Still On the Run: The Jeff Beck Story

Still On the Run: The Jeff Beck Story

2018. Eagle Vision

Es incuestionable la importancia gravitacional que tiene el legendario guitarrista británico Jeff Beck en la historia del rock, porque más allá de haber ganado seis veces el premio Grammy, ha sido uno de los pocos músicos miembros de la “generación dorada” en haber cubierto prácticamente todos los estilos desde el jazz, pasando por el hard rock, el blues, el progresivo y hasta la electrónica, por ello su historia merece ser conocida y disfrutada, sobre todo porque hay recovecos en su vasto camino poco conocidos y tiene a su haber además una lista impresionante de colaboraciones en discos de grandes artistas de todos los tiempos, recopilando entonces muchas experiencias e historias sabrosas que el propio Beck va relatando en un documental que no tiene desperdicio en más de 100 minutos de película que se pasan volando, siempre aderezado por sublimes pasajes musicales.

Cultivando siempre un perfil bajo, y nacido en una familia donde su madre era pianista, Geoffrey Arnold Beck desde niño participó en el coro de la iglesia y su tempranero descubrimiento de la guitarra le permitió encontrar la libertad de expresión que su timidez le impedía. Se juntaba a tocar con su vecino y amigo del barrio, un tal Jimmy Page cuando tenía 14 años, y donde ambos un par de años más tarde, serían miembros de los influyentes y gravitantes The Yarbirds, grupo por el cual pasó otro ilustre como Eric Clapton, todo ello en un lustro de febril actividad desde 1963 a 1968, es decir en la prehistoria del hard rock.

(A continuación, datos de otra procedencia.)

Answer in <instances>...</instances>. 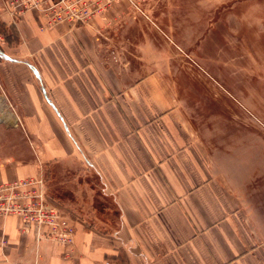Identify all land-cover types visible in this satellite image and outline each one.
I'll return each mask as SVG.
<instances>
[{
	"label": "crops",
	"instance_id": "crops-1",
	"mask_svg": "<svg viewBox=\"0 0 264 264\" xmlns=\"http://www.w3.org/2000/svg\"><path fill=\"white\" fill-rule=\"evenodd\" d=\"M109 17L43 31L0 0L20 34L0 50V184L43 179L75 227L67 258L0 215V264H264V149L220 153L213 90L187 85L159 25Z\"/></svg>",
	"mask_w": 264,
	"mask_h": 264
},
{
	"label": "rangeland",
	"instance_id": "rangeland-1",
	"mask_svg": "<svg viewBox=\"0 0 264 264\" xmlns=\"http://www.w3.org/2000/svg\"><path fill=\"white\" fill-rule=\"evenodd\" d=\"M111 14L110 20L136 15L159 25L179 55L172 62L187 85L213 90L220 153L237 164L250 155L252 166L258 165L264 149V0H122L100 18ZM19 36L0 20L1 51L18 54Z\"/></svg>",
	"mask_w": 264,
	"mask_h": 264
},
{
	"label": "built area",
	"instance_id": "built-area-1",
	"mask_svg": "<svg viewBox=\"0 0 264 264\" xmlns=\"http://www.w3.org/2000/svg\"><path fill=\"white\" fill-rule=\"evenodd\" d=\"M122 0H3L10 13L35 14L41 30L60 24L88 26ZM136 6V5H134ZM44 180L28 178L0 184V215L19 216L24 229H37L38 240H49L66 248L65 256H73L75 227L61 213L47 204Z\"/></svg>",
	"mask_w": 264,
	"mask_h": 264
}]
</instances>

Desde ese punto en adelante, el relato cronológico abarca cada instante luminoso en la carrera musical de Beck, como la formación de The Jeff Beck Group junto a un rutilante baterista para las décadas siguientes de nombre Cozy Powell; el sobresaliente trabajo de Beck junto al bajista Tim Bogert y el baterista Carmine Appice, en el súper power trío conocido como Beck, Bogert & Appice, su legendaria asociación con Rod Stewart e incluso se develan detalles como que tras la partida de Syd Barrett, Pink Floyd había pensado en Beck para reemplazarlo en 1967, lo mismo los Rolling Stones tras la muerte de Brian Jones en 1969, pero Beck es un lobo solitario que siempre quiso llevar las riendas de su carrera y de su vida de forma individual, por eso siempre optó por ser un artista solista a sabiendas que de formar parte de alguna banda legendaria, su figura tendría el reconocimiento que realmente se merece, por eso emociona el que sean sus propios pares músicos quienes tratan de corregir ese error y en el documental los testimonios de Jimmy Page, Rod Stewart, Slash, Jennifer Batten, David Gilmour, Joe Perry, Ronnie Wood, Eric Clapton y Jan Hammer entre otros, hacen un acto de tardía justicia, pero justicia al fin y al cabo.

También el documental nos revela la otra gran pasión aparte de la guitarra en la vida de Beck: los populares autos “Hot Rods”, eso antiguos autos norteamericanos de gran chasis, modificados y dotados de grandes neumáticos y motores poderosos para las competencias de velocidad “Drag Racing” de 1 milla (1.6 km) de distancia. Beck es un experto acérrimo de la materia y arma sus propios autos del estilo, incluyendo toda la mecánica de los motores, trabajando en el taller que tiene en su propia casa, lugar y pasión que dio origen a la icónica portada de su disco “Jeff Beck’s Guitar Shop” de 1989, grabado junto al impresionante baterista Terry Bozzio (Missing Persons, Frank Zappa) y el tecladista Tony Hymas (Stanley Clarke, Jack Bruce). Y para cerrar, la guinda de la torta incluye cinco temas inéditos de la actuación de Jeff Beck en el Festival de Jazz de Montreux de 2007, versiones que dejan sin aliento de temazos de la talla de ‘Freeway Jam’ y ‘Blue Wind’ junto a una banda estelar integrada por el baterista Vinnie Colaiuta, el tecladista Jason Rebello y la joven bajista Tal Wilkenfield, esta última confirmando otra tendencia que lo hizo un innovador: trabajar con artistas mujeres, aportando su guitarra al sonido de nombres como Diana Ross, Kate Bush, Tina Turner, Imelda May o Cindy Lauper, entre otras, todas razones ineludibles para sentarse a devorar un rockumental que no tiene desperdicio alguno, sobre todo cuando la Fender Stratocaster de Beck toma el abrumador protagonismo.